• Brief: Output, as a numbered list with blank lines omitted, the lines of the items from the line containing "전송, 응답 둘다 사용" up to and including the last line of the items.

• Source material:
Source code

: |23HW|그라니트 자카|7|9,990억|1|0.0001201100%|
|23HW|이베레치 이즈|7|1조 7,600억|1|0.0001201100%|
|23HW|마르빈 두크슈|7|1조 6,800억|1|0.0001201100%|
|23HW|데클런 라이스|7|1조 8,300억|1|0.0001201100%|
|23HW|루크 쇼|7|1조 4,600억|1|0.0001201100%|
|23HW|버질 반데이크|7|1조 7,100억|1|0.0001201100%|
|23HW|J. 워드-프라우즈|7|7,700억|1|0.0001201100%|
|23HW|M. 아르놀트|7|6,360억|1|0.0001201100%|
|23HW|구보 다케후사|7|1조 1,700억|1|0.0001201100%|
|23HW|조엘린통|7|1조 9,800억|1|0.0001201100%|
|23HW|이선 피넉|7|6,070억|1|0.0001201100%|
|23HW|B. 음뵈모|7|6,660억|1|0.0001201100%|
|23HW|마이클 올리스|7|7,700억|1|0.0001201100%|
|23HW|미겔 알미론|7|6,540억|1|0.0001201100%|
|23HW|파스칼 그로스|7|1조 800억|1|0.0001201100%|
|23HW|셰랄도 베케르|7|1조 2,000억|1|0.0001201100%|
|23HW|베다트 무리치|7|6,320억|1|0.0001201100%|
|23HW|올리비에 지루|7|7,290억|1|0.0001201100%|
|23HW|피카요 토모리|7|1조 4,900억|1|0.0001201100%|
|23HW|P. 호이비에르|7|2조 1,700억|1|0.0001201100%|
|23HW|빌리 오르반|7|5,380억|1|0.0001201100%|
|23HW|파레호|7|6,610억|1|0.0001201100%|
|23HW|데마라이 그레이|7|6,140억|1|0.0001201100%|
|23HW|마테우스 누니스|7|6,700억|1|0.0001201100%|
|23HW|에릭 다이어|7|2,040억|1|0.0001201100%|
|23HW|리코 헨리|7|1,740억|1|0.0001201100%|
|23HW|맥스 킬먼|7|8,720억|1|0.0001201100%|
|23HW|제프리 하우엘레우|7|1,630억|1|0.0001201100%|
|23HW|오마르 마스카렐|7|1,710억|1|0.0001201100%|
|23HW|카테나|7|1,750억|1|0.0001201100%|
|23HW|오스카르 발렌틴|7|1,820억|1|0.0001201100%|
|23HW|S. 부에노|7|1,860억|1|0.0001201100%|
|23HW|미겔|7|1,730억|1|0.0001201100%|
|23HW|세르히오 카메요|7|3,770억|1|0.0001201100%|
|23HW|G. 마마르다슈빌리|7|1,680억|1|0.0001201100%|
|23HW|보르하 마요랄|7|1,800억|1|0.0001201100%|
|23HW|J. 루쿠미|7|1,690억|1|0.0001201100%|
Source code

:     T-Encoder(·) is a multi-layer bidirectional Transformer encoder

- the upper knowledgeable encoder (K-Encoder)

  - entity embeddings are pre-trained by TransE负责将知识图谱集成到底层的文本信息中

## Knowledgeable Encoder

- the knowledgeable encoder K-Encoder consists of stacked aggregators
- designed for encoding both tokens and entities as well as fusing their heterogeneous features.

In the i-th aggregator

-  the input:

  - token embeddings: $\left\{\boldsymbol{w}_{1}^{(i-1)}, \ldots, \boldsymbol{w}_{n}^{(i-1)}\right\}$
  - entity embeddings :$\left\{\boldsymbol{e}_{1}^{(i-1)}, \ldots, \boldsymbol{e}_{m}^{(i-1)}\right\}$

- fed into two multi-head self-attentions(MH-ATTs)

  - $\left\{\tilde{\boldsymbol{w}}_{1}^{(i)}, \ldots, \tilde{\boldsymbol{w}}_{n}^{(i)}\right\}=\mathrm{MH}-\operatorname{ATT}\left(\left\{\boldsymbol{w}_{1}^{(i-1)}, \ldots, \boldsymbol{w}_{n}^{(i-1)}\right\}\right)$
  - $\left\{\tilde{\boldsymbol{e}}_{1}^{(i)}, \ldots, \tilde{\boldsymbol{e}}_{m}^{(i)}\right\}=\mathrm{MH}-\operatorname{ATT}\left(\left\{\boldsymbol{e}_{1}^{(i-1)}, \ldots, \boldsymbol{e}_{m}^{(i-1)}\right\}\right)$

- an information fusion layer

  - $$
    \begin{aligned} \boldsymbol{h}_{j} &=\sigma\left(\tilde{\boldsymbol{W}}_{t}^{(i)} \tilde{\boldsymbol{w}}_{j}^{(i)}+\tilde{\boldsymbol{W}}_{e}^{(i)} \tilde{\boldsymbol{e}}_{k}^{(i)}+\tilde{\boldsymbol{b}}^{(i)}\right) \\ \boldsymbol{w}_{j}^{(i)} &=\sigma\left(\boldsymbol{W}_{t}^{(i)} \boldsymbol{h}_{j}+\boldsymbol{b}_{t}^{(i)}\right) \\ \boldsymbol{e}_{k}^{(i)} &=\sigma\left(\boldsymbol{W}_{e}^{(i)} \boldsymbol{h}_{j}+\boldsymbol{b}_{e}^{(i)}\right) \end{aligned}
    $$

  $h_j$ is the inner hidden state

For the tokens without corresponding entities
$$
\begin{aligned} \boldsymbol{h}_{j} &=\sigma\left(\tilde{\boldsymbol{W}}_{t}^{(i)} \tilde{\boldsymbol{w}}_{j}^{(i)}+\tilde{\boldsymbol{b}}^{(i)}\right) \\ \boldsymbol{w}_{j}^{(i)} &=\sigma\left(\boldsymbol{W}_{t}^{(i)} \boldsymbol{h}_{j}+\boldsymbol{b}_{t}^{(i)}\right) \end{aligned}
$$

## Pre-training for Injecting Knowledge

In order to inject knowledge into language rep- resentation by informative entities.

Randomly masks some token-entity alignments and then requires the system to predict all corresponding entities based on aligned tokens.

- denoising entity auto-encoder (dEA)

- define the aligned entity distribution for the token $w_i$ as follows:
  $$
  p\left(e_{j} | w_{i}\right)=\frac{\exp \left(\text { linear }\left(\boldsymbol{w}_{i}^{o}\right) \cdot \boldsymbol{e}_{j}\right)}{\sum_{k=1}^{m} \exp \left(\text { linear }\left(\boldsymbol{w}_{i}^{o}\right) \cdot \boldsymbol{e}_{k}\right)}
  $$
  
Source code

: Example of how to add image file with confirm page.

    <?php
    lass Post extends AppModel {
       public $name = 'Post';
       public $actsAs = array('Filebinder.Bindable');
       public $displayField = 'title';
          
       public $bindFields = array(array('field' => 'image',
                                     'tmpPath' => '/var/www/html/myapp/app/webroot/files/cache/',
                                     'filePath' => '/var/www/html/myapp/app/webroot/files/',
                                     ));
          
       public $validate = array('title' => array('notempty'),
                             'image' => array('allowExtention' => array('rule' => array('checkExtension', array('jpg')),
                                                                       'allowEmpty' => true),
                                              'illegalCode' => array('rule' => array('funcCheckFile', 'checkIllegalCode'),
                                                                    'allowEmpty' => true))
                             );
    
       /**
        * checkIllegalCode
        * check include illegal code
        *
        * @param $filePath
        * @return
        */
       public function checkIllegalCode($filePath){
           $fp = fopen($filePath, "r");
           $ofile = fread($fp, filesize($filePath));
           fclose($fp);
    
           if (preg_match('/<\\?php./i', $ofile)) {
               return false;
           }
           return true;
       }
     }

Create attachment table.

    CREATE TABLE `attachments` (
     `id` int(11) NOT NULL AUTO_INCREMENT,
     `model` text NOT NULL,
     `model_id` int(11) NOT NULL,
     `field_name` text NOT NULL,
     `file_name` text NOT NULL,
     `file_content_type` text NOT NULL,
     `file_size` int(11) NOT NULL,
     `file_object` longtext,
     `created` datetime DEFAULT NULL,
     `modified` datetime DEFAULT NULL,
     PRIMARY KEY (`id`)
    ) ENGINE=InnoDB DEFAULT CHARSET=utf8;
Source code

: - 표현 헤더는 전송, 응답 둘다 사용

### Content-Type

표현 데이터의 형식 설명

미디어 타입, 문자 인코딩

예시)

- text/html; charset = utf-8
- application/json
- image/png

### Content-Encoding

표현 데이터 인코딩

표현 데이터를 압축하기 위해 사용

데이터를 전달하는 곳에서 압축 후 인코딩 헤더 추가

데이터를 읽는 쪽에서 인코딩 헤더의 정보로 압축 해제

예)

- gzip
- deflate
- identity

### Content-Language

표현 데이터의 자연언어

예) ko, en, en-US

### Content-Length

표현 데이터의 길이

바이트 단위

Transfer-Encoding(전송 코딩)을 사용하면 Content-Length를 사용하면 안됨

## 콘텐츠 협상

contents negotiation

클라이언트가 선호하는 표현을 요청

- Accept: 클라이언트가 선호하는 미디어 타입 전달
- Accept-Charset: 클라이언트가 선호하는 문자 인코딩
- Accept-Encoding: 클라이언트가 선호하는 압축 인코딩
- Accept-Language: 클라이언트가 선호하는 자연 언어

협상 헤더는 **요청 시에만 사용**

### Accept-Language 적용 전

• Result:
1. : - 표현 헤더는 전송, 응답 둘다 사용
2. ### Content-Type
3. 표현 데이터의 형식 설명
4. 미디어 타입, 문자 인코딩
5. 예시)
6. - text/html; charset = utf-8
7. - application/json
8. - image/png
9. ### Content-Encoding
10. 표현 데이터 인코딩
11. 표현 데이터를 압축하기 위해 사용
12. 데이터를 전달하는 곳에서 압축 후 인코딩 헤더 추가
13. 데이터를 읽는 쪽에서 인코딩 헤더의 정보로 압축 해제
14. 예)
15. - gzip
16. - deflate
17. - identity
18. ### Content-Language
19. 표현 데이터의 자연언어
20. 예) ko, en, en-US
21. ### Content-Length
22. 표현 데이터의 길이
23. 바이트 단위
24. Transfer-Encoding(전송 코딩)을 사용하면 Content-Length를 사용하면 안됨
25. ## 콘텐츠 협상
26. contents negotiation
27. 클라이언트가 선호하는 표현을 요청
28. - Accept: 클라이언트가 선호하는 미디어 타입 전달
29. - Accept-Charset: 클라이언트가 선호하는 문자 인코딩
30. - Accept-Encoding: 클라이언트가 선호하는 압축 인코딩
31. - Accept-Language: 클라이언트가 선호하는 자연 언어
32. 협상 헤더는 **요청 시에만 사용**
33. ### Accept-Language 적용 전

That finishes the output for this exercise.